Aber nein. Dieses sachlich-wissenschaftlich belehrende Auseinanderpflücken und Heranziehen des einfachsten Erklärungswegs zieht sich durchs ganze Buch. Ein einziges Mal kommt er ins Wackeln und das ist, als er selbst zugeben muss, wie unglücklich und unglaublich es ist, dass alle Original-Aufnahmen von der Mondlandung 1969 bei der NASA offenbar unauffindbar verschwunden sind und niemand mehr weiß, wo sie sind. (Das muss man sich mal vorstellen! Wenn man wollte, dann wäre das ja schon DAS Verschwörungskriterium schlechthin!!)

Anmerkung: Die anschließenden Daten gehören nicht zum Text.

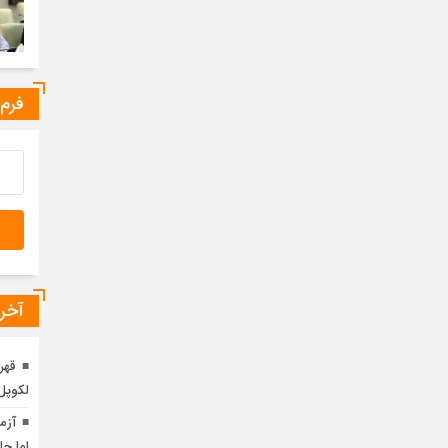
فرم
آخری
قهر
لکوپل
آزم
اما ج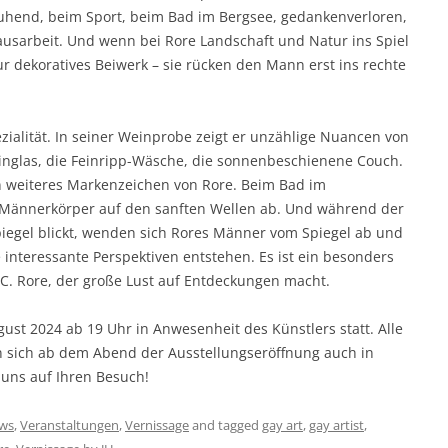
ruhend, beim Sport, beim Bad im Bergsee, gedankenverloren,
usarbeit. Und wenn bei Rore Landschaft und Natur ins Spiel
r dekoratives Beiwerk – sie rücken den Mann erst ins rechte
ezialität. In seiner Weinprobe zeigt er unzählige Nuancen von
einglas, die Feinripp-Wäsche, die sonnenbeschienene Couch.
n weiteres Markenzeichen von Rore. Beim Bad im
 Männerkörper auf den sanften Wellen ab. Und während der
 Spiegel blickt, wenden sich Rores Männer vom Spiegel ab und
interessante Perspektiven entstehen. Es ist ein besonders
t C. Rore, der große Lust auf Entdeckungen macht.
gust 2024 ab 19 Uhr in Anwesenheit des Künstlers statt. Alle
n sich ab dem Abend der Ausstellungseröffnung auch in
 uns auf Ihren Besuch!
ws
,
Veranstaltungen
,
Vernissage
and tagged
gay art
,
gay artist
,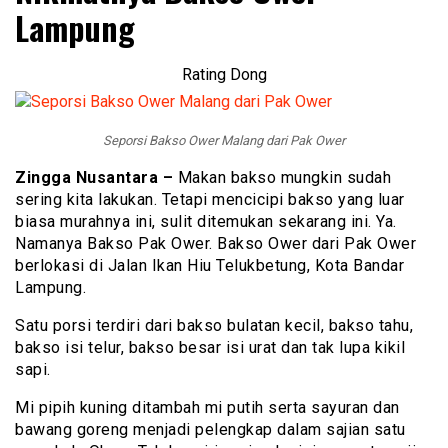
Lampung
Rating Dong
Seporsi Bakso Ower Malang dari Pak Ower
Zingga Nusantara –
Makan bakso mungkin sudah
sering kita lakukan. Tetapi mencicipi bakso yang luar
biasa murahnya ini, sulit ditemukan sekarang ini. Ya.
Namanya Bakso Pak Ower. Bakso Ower dari Pak Ower
berlokasi di Jalan Ikan Hiu Telukbetung, Kota Bandar
Lampung.
Satu porsi terdiri dari bakso bulatan kecil, bakso tahu,
bakso isi telur, bakso besar isi urat dan tak lupa kikil
sapi.
Mi pipih kuning ditambah mi putih serta sayuran dan
bawang goreng menjadi pelengkap dalam sajian satu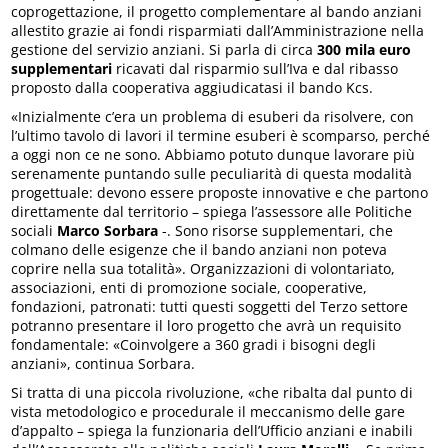
coprogettazione, il progetto complementare al bando anziani
allestito grazie ai fondi risparmiati dall’Amministrazione nella
gestione del servizio anziani. Si parla di circa
300 mila euro
supplementari
ricavati dal risparmio sull’Iva e dal ribasso
proposto dalla cooperativa aggiudicatasi il bando Kcs.
«Inizialmente c’era un problema di esuberi da risolvere, con
l’ultimo tavolo di lavori il termine esuberi è scomparso, perché
a oggi non ce ne sono. Abbiamo potuto dunque lavorare più
serenamente puntando sulle peculiarità di questa modalità
progettuale: devono essere proposte innovative e che partono
direttamente dal territorio – spiega l’assessore alle Politiche
sociali
Marco Sorbara
-. Sono risorse supplementari, che
colmano delle esigenze che il bando anziani non poteva
coprire nella sua totalità». Organizzazioni di volontariato,
associazioni, enti di promozione sociale, cooperative,
fondazioni, patronati: tutti questi soggetti del Terzo settore
potranno presentare il loro progetto che avrà un requisito
fondamentale: «Coinvolgere a 360 gradi i bisogni degli
anziani», continua Sorbara.
Si tratta di una piccola rivoluzione, «che ribalta dal punto di
vista metodologico e procedurale il meccanismo delle gare
d’appalto – spiega la funzionaria dell’Ufficio anziani e inabili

Was mir letztlich im Buch auch nicht so gut gefallen hat, ist die Aufmachung von Text und Abbildungen. Herr Eversberg lobt die allgemeine wissenschaftliche Herangehensweise über den grünen Klee, befolgt dabei aber eine der wesentlichsten Vorgaben des wissenschaftlichen Arbeitens und Schreibens selbst nicht. Im Buch befinden sich diverse Fotografien, bunt und schwarz-weiß, von verschiedenen Mondlandungen und Funden, Apparaten etc. Allerdings stehen diese Fotos immer losgelöst vom Text. Im Text wird nie Bezug genommen auf das Bild durch einen Querverweis o.ä., was dazu führt, dass mir oftmals überhaupt nicht klar war, was man auf den Bildern eigentlich sehen soll. Ob das überhaupt etwas zu tun hat mit dem Text, ob das Foto sein Argument jetzt stützen oder widerlegen soll - manchmal wusste ich gar nicht, was mir ein Bild eigentlich sagen sollte. Das war schon schade und hat sich letztlich ins eher negative Gesamtbild eingefügt.
Insofern war ich nach dem Lesen des Buches (und zuletzt nur noch Querlesen, ich geb´s zu, weil es immer nach demselben Schema ablief) einfach ein bisschen enttäuscht. Nicht darüber, dass einem von Herrn Eversberg der Zahn gezogen wird, es hätte wirklich keine Mondlandung gegeben. Nein, einfach, weil dieses "Entzaubern", das darin mitschwingt, leider ziemlich langweilig und monoton passiert.